Illinois People’s Action
A $325 loan should not lead to a family’s economic ruin—but for millions of people in the United States, a small short-term loan is the hook into a cycle of debt and despair.
More than 12 million people borrow money from so-called payday lenders who market their loans as a short-term fix for unexpected expenses. In reality, the loan has a very long life. It is typically due in two weeks and the interest is legally allowed to reach a jaw-dropping annual percentage rate (APR) of 400 percent. So the typical payday borrower eventually pays back $793 for a $325 loan. Frequently, the initial loan is rolled over into another loan to pay off the first one. Sadly, more than 80% of the people who visit the 20,000 payday loans shops in poor neighborhoods across the United States are repeat customers.
Monies spent on interest cannot be used for other needs, like food, shelter, clothing and utilities. The endless cycle of borrowing pulls families and communities into its vortex.

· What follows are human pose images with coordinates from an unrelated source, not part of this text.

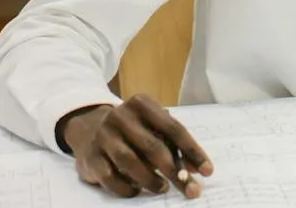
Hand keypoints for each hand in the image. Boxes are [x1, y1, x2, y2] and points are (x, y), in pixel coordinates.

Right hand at [61, 96, 212, 198]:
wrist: (88, 128)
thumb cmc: (131, 130)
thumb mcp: (151, 128)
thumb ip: (173, 145)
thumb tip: (195, 169)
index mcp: (142, 104)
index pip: (173, 128)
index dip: (192, 151)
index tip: (207, 171)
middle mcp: (121, 116)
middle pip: (153, 147)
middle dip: (175, 171)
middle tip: (190, 190)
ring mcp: (104, 135)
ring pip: (131, 161)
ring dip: (151, 180)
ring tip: (162, 188)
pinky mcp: (91, 156)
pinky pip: (111, 178)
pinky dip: (126, 188)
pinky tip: (135, 191)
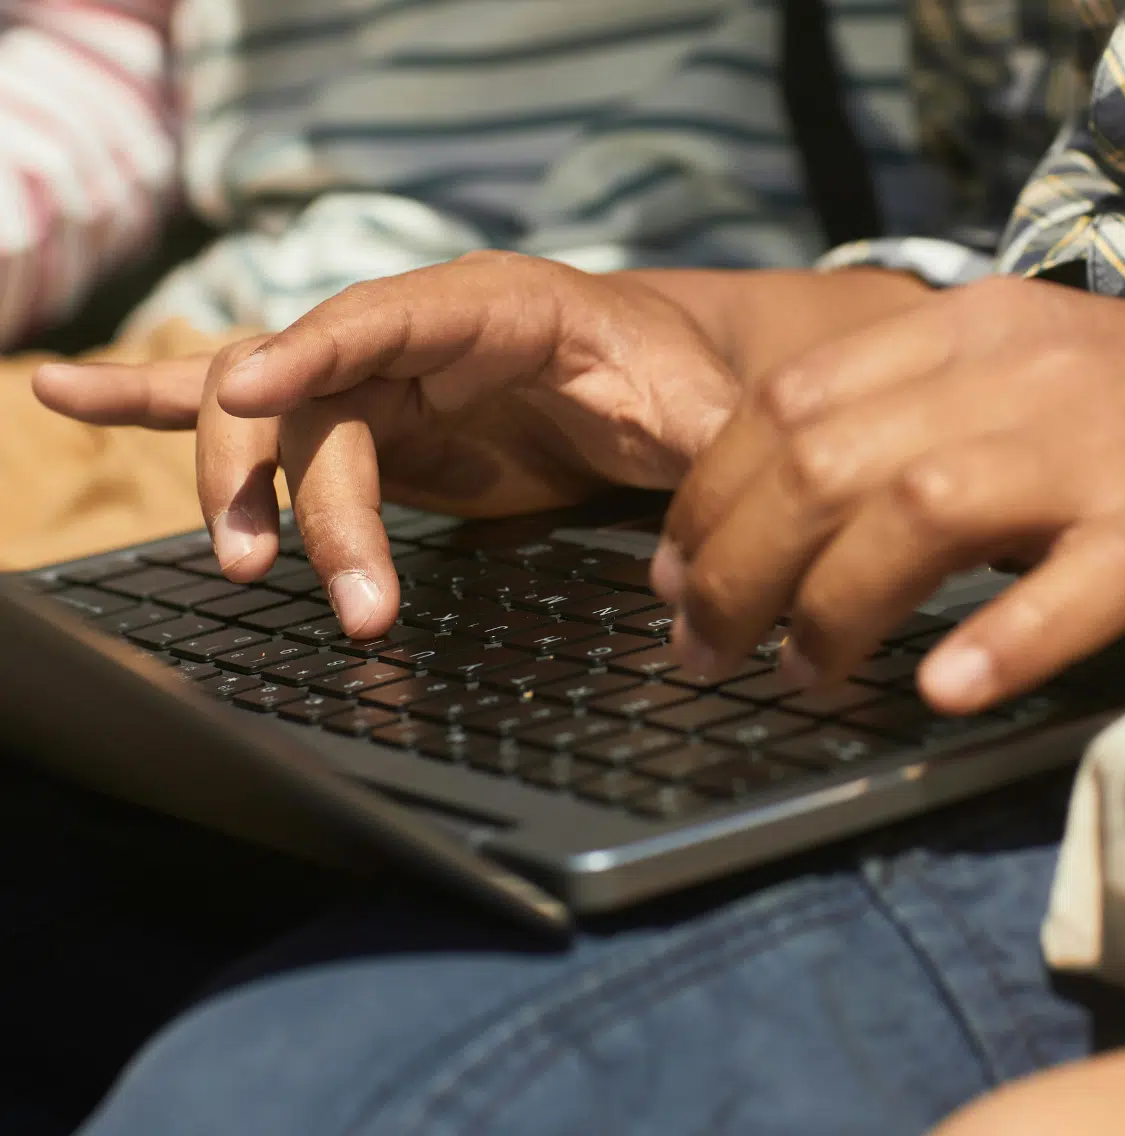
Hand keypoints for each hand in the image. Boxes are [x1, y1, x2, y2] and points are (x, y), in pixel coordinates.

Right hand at [34, 256, 927, 637]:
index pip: (392, 314)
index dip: (317, 346)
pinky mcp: (367, 427)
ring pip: (272, 415)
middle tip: (336, 595)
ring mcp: (382, 378)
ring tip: (247, 570)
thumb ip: (700, 452)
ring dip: (243, 491)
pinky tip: (68, 395)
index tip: (248, 392)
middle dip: (303, 490)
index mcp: (500, 307)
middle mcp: (420, 333)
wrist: (653, 380)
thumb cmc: (674, 382)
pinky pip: (255, 411)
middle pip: (317, 393)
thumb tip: (706, 542)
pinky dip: (156, 404)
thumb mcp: (700, 412)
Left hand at [654, 277, 1124, 713]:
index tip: (673, 573)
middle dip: (735, 564)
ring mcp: (1098, 444)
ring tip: (800, 676)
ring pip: (919, 510)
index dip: (706, 495)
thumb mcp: (1013, 384)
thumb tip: (757, 514)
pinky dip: (999, 639)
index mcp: (966, 328)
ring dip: (834, 608)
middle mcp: (1019, 370)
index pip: (786, 399)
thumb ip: (894, 425)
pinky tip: (943, 691)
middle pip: (825, 457)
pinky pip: (1073, 583)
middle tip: (704, 647)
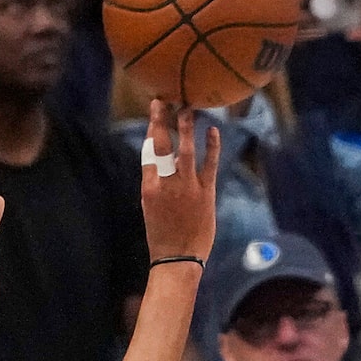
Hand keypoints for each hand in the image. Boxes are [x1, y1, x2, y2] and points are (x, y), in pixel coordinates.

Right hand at [139, 104, 218, 264]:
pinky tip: (213, 131)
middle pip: (161, 145)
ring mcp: (187, 188)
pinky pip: (210, 164)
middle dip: (161, 121)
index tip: (155, 113)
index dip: (151, 129)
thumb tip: (164, 162)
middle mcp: (166, 184)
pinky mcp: (206, 193)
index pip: (148, 151)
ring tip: (187, 110)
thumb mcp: (150, 208)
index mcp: (149, 187)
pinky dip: (212, 146)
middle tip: (163, 101)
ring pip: (185, 150)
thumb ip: (156, 183)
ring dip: (186, 128)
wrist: (178, 259)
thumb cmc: (162, 236)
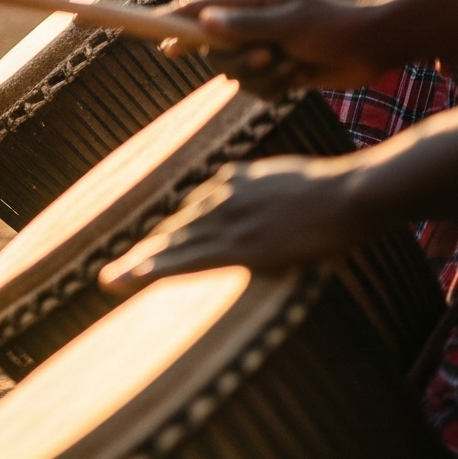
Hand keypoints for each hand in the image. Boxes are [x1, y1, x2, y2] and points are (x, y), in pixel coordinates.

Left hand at [98, 155, 373, 290]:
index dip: (167, 237)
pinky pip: (189, 261)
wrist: (348, 194)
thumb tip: (235, 178)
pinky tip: (132, 279)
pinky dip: (157, 270)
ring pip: (173, 246)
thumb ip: (254, 182)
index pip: (191, 214)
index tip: (146, 252)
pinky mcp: (238, 245)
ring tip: (109, 283)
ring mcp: (226, 222)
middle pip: (174, 231)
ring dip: (139, 266)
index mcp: (232, 182)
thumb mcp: (281, 175)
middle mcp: (220, 199)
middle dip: (144, 253)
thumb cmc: (328, 188)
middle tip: (110, 276)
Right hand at [156, 0, 393, 94]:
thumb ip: (246, 24)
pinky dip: (277, 87)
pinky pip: (257, 89)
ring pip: (235, 73)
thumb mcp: (290, 22)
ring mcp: (264, 46)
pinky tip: (301, 76)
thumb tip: (204, 23)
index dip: (175, 17)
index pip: (202, 6)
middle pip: (214, 48)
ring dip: (263, 76)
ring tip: (292, 65)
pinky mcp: (278, 71)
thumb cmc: (334, 24)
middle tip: (265, 56)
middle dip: (237, 60)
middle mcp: (252, 23)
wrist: (374, 47)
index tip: (151, 25)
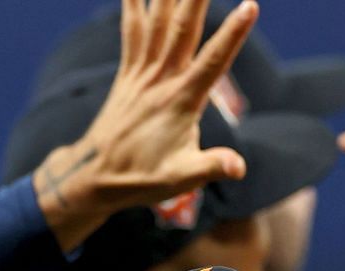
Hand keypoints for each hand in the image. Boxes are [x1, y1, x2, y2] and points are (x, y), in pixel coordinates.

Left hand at [32, 0, 258, 252]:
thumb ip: (210, 167)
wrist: (94, 177)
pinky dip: (133, 5)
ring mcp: (142, 73)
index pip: (213, 62)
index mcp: (181, 101)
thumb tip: (238, 168)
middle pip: (184, 28)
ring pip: (158, 21)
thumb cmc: (141, 179)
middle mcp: (161, 80)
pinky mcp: (129, 73)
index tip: (250, 5)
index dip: (232, 34)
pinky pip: (132, 30)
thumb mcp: (179, 179)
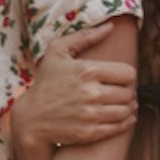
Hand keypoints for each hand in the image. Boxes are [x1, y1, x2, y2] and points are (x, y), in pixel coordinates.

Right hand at [8, 27, 138, 159]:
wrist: (31, 118)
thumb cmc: (45, 82)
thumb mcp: (57, 52)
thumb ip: (84, 37)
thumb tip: (110, 26)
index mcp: (87, 70)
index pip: (128, 73)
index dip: (127, 75)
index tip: (119, 78)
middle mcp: (91, 93)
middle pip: (129, 93)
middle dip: (127, 92)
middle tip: (121, 92)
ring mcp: (91, 115)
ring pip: (127, 111)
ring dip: (128, 107)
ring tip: (122, 104)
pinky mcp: (90, 132)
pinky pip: (120, 127)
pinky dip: (125, 122)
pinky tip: (121, 117)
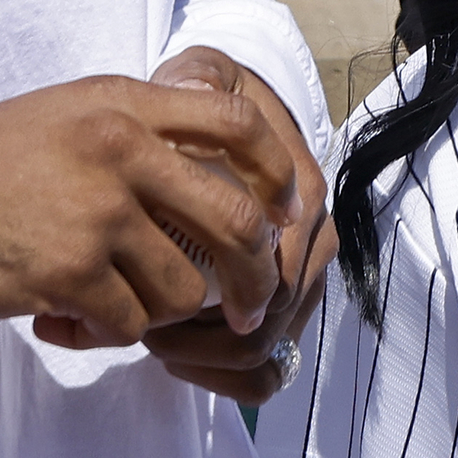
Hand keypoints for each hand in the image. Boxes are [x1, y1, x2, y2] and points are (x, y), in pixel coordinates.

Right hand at [0, 70, 300, 348]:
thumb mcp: (76, 113)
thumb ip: (147, 124)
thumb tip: (228, 155)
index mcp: (125, 104)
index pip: (236, 122)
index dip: (276, 172)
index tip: (284, 210)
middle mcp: (120, 151)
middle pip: (234, 221)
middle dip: (255, 276)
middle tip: (251, 305)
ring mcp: (97, 213)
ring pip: (184, 288)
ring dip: (162, 310)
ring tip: (118, 302)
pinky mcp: (70, 273)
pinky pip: (131, 325)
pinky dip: (111, 335)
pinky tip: (73, 322)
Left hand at [135, 49, 334, 400]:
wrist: (227, 109)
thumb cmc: (206, 101)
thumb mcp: (198, 77)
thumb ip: (196, 81)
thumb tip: (190, 92)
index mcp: (301, 193)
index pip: (274, 273)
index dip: (213, 303)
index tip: (153, 300)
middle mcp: (313, 239)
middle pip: (271, 322)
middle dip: (203, 340)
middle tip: (143, 331)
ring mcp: (304, 276)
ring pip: (269, 354)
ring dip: (208, 360)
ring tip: (151, 342)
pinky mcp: (287, 305)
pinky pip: (268, 370)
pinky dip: (222, 380)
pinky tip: (176, 360)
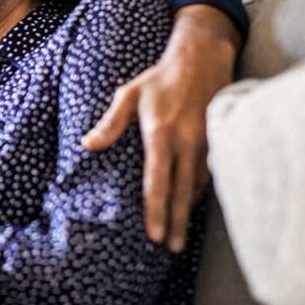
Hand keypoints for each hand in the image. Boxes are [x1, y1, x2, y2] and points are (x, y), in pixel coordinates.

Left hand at [82, 5, 239, 251]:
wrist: (202, 57)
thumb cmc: (159, 77)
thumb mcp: (129, 94)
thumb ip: (110, 123)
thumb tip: (88, 145)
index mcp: (160, 133)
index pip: (157, 181)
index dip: (155, 210)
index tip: (153, 234)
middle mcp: (185, 142)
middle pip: (181, 191)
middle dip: (176, 222)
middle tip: (170, 247)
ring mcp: (205, 142)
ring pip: (197, 185)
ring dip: (189, 211)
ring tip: (181, 235)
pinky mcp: (216, 139)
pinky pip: (208, 173)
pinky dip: (200, 192)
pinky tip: (192, 205)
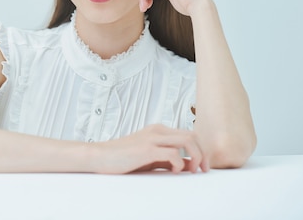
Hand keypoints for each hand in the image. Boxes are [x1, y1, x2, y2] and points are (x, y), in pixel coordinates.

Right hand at [91, 124, 208, 173]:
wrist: (99, 156)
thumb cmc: (122, 159)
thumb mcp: (148, 158)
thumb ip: (166, 160)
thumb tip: (187, 166)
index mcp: (158, 130)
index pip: (188, 134)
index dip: (200, 150)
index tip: (202, 166)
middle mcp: (157, 131)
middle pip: (192, 135)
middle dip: (203, 153)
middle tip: (203, 170)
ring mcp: (152, 138)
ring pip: (187, 141)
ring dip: (196, 156)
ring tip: (193, 171)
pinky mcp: (146, 149)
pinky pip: (173, 153)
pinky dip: (179, 163)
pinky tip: (175, 171)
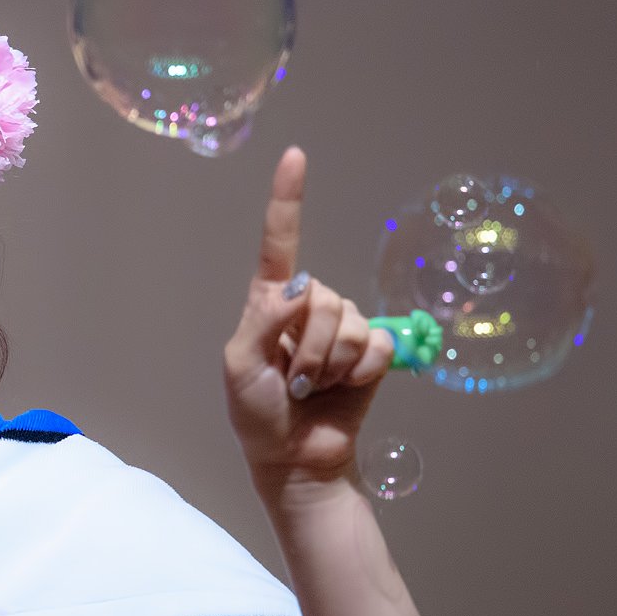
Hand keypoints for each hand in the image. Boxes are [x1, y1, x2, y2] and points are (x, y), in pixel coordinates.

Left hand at [222, 146, 395, 493]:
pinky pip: (376, 346)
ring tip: (313, 388)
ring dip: (330, 364)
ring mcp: (342, 329)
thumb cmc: (257, 414)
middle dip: (308, 345)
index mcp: (269, 303)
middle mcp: (309, 307)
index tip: (295, 155)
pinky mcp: (371, 355)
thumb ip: (263, 321)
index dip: (288, 199)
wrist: (295, 460)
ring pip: (349, 323)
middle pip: (323, 296)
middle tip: (294, 380)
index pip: (280, 242)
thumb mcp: (240, 366)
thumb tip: (300, 287)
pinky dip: (359, 372)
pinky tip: (343, 389)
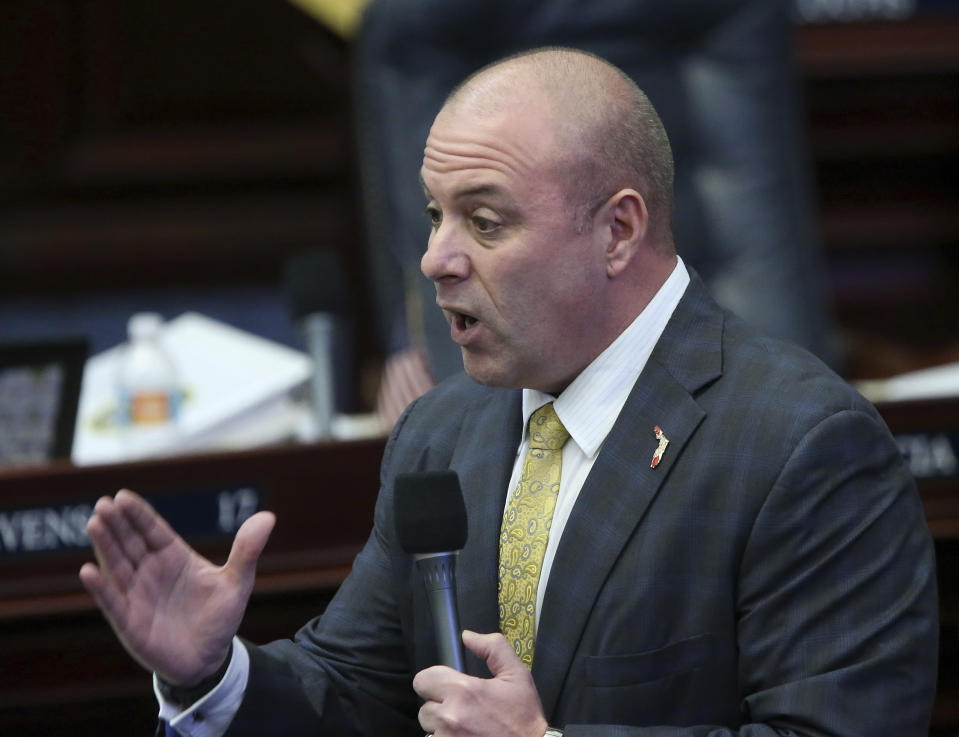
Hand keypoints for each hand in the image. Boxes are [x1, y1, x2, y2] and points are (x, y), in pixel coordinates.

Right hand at [79, 489, 274, 684]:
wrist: (209, 659)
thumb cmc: (220, 617)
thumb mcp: (237, 582)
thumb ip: (247, 550)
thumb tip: (269, 516)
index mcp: (175, 557)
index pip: (153, 530)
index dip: (138, 514)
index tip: (122, 495)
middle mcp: (151, 571)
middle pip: (130, 542)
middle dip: (116, 523)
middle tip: (104, 503)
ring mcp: (137, 594)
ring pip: (117, 565)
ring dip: (105, 545)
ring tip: (95, 523)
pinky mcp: (128, 621)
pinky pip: (111, 601)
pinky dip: (100, 587)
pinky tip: (88, 571)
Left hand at [413, 630, 548, 736]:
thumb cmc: (524, 720)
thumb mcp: (517, 676)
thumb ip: (493, 648)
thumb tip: (468, 636)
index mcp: (464, 691)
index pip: (423, 680)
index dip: (435, 682)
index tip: (448, 688)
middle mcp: (450, 717)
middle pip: (424, 708)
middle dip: (440, 707)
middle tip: (463, 711)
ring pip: (429, 729)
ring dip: (442, 729)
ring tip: (466, 728)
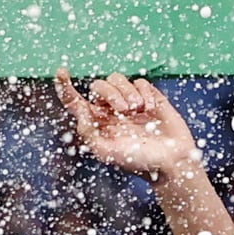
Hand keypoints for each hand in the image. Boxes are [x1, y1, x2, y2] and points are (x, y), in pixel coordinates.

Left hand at [57, 70, 204, 186]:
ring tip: (138, 110)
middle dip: (110, 93)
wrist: (171, 161)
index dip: (65, 86)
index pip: (75, 101)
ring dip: (127, 92)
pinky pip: (140, 82)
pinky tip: (151, 109)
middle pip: (99, 86)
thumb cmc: (139, 162)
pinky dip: (144, 92)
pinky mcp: (149, 97)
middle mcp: (110, 110)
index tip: (61, 72)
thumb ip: (88, 132)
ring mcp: (130, 102)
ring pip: (118, 79)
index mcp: (97, 123)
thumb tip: (80, 110)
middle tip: (124, 110)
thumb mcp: (106, 152)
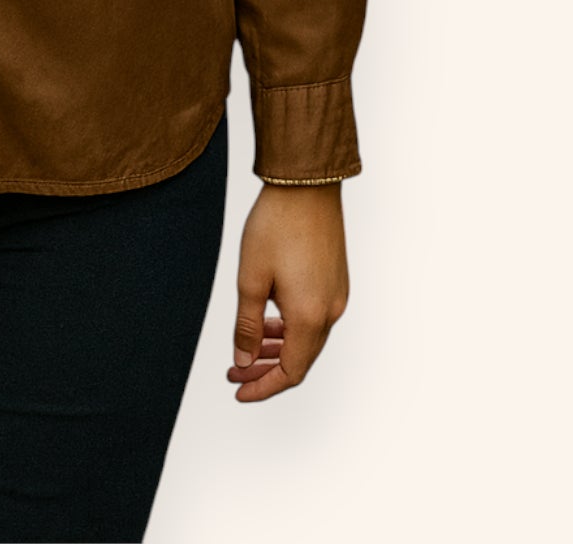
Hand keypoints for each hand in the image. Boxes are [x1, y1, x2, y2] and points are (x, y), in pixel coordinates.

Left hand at [227, 183, 349, 400]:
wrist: (306, 182)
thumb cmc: (277, 224)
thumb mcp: (251, 277)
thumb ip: (247, 325)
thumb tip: (243, 360)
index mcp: (310, 316)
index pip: (290, 372)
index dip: (263, 387)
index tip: (239, 390)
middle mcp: (330, 310)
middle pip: (301, 360)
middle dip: (267, 370)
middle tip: (236, 370)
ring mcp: (337, 294)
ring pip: (308, 339)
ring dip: (280, 349)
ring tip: (249, 348)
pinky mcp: (336, 279)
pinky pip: (315, 318)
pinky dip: (292, 329)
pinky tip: (270, 320)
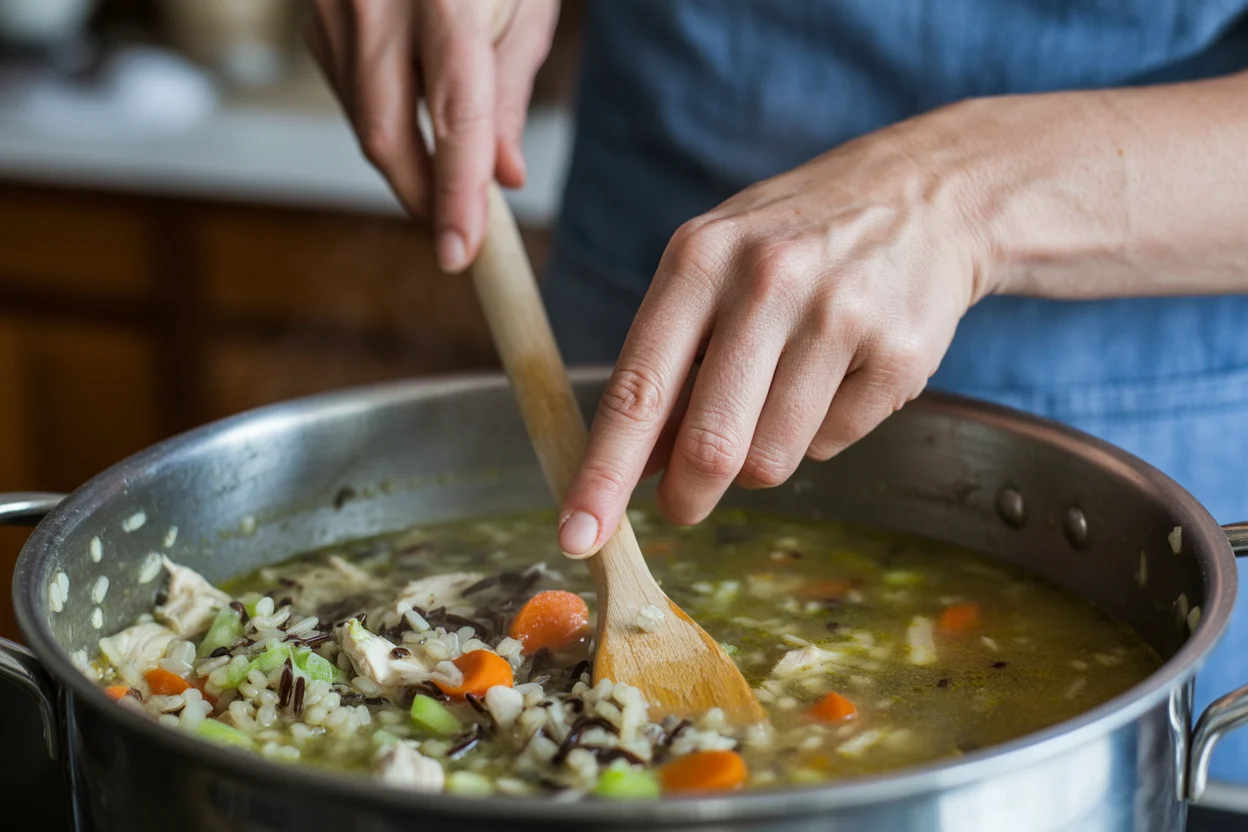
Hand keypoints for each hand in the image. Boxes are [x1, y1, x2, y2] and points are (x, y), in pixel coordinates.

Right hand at [304, 0, 559, 271]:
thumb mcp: (525, 9)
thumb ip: (507, 98)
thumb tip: (501, 179)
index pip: (453, 121)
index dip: (456, 197)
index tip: (460, 253)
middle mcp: (375, 3)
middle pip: (385, 135)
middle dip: (422, 199)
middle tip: (456, 238)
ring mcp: (333, 9)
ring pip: (363, 122)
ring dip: (406, 163)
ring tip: (448, 173)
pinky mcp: (314, 20)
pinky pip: (349, 96)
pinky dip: (386, 124)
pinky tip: (413, 118)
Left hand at [557, 112, 995, 556]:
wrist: (926, 195)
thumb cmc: (795, 240)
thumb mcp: (713, 268)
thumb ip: (668, 360)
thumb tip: (632, 465)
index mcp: (699, 259)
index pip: (638, 389)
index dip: (604, 474)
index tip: (578, 533)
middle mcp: (767, 282)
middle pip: (710, 446)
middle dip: (687, 497)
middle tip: (684, 506)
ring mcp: (840, 316)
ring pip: (772, 459)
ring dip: (764, 455)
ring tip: (782, 394)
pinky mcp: (899, 353)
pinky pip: (835, 443)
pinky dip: (824, 430)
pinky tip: (839, 374)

With grants from CCHD, interfaith community groups like Illinois People’s Action (IPA) are working to pass state and local legislation to cap interest rates on payday loans. Federal laws prohibit lenders from charging military personnel more than 36% annual interest, but no such rules apply to civilian borrowers. IPA points to the Biblical injunctions against predatory lending and helps parishioners seek justice for low-income people with few options. IPA is meeting with banks and credit unions to identify lenders willing to offer a conscionable interest rate to low-income borrowers.